It’s been another hugely testing time but after a disappointing Rugby Championship, he was back in the starting XV in Paris last weekend. Cheika has evidently always been a fan of the lock but one of his predecessors, Bob Dwyer, insisted that Douglas needed to buck up.

“I think Kane Douglas really needs to return to the impressive form that he showed in the World Cup, but very good players don’t become a lesser player overnight,” Dwyer said in the build-up to the narrow win over France.

Southern Hemisphere players don’t often rock up to this part of the world immediately after they have won a Super Rugby title so naturally when they do, there is excitement.

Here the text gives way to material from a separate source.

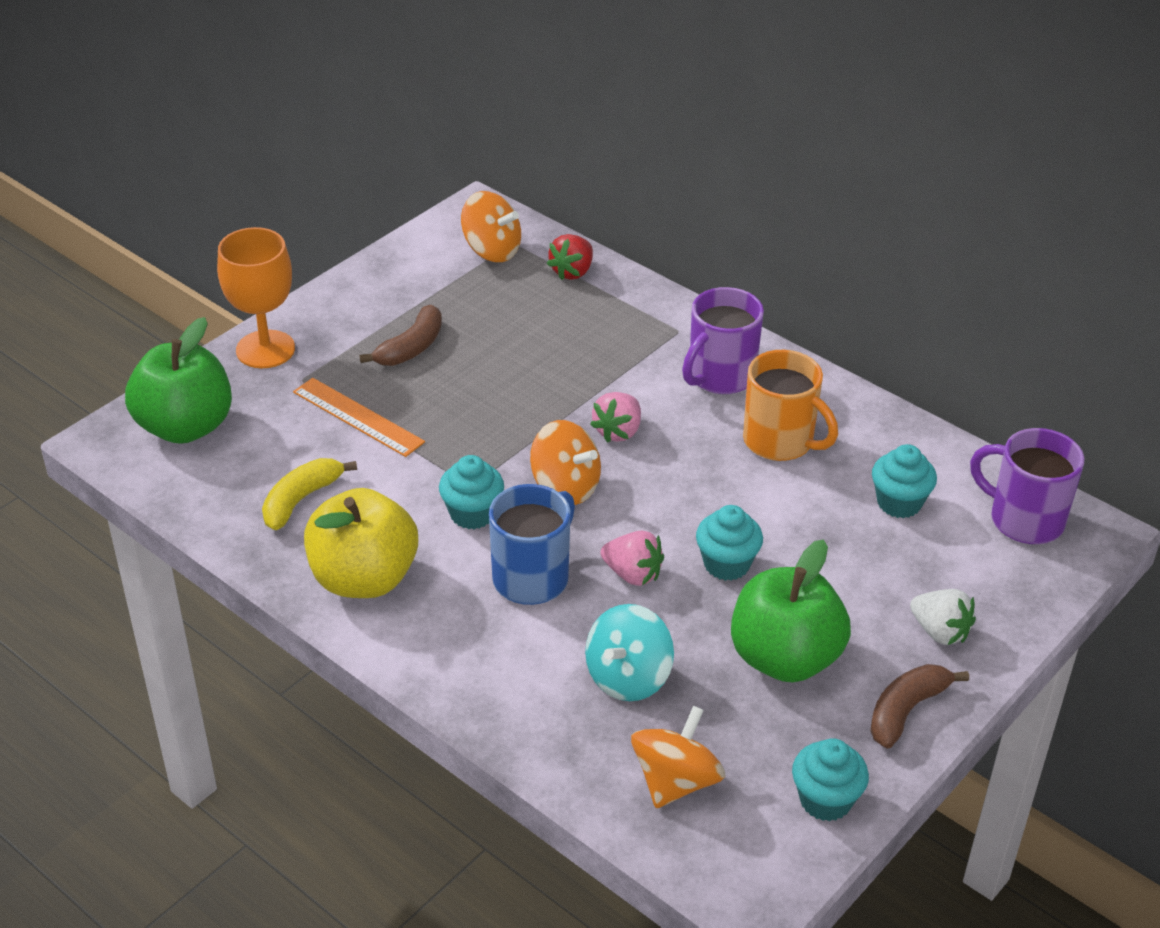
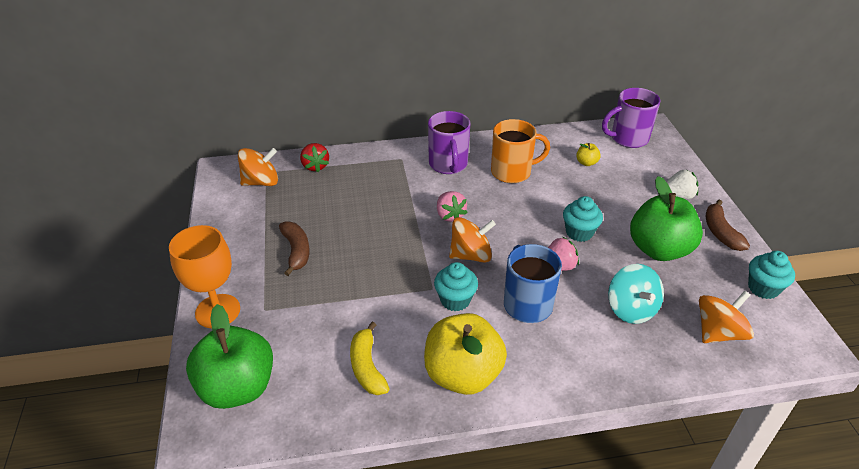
camera: 50 degrees left, 0 degrees up
orange ruler [293,378,425,457] -> none
orange spinning top [631,706,726,808] -> orange spinning top turned 75 degrees clockwise [699,291,754,343]
turquoise cupcake [872,444,937,518] -> yellow apple [576,143,601,166]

When Douglas played an integral role in the Waratahs’ first title in 2014, Leinster hoped they had signed a gem. And maybe they did, but it remains a pity that he wasn’t around long enough to prove that he was.

“I probably packed a few more scrums than I would in Australia,” Douglas explains.

“It’s just the different type of rugby, a different style – more grinding, disciplined, although I still probably give away too many penalties.

“Leinster was very disciplined and very hard on that because you can’t afford to give away penalties and teams kick goals over here because you don’t get as many opportunities to score tries. There’s a heap of little things. I think I’ve gained from that experience.”

Leinster can take credit for the fact that Douglas returns to Dublin a better player than the one who first arrived two years ago.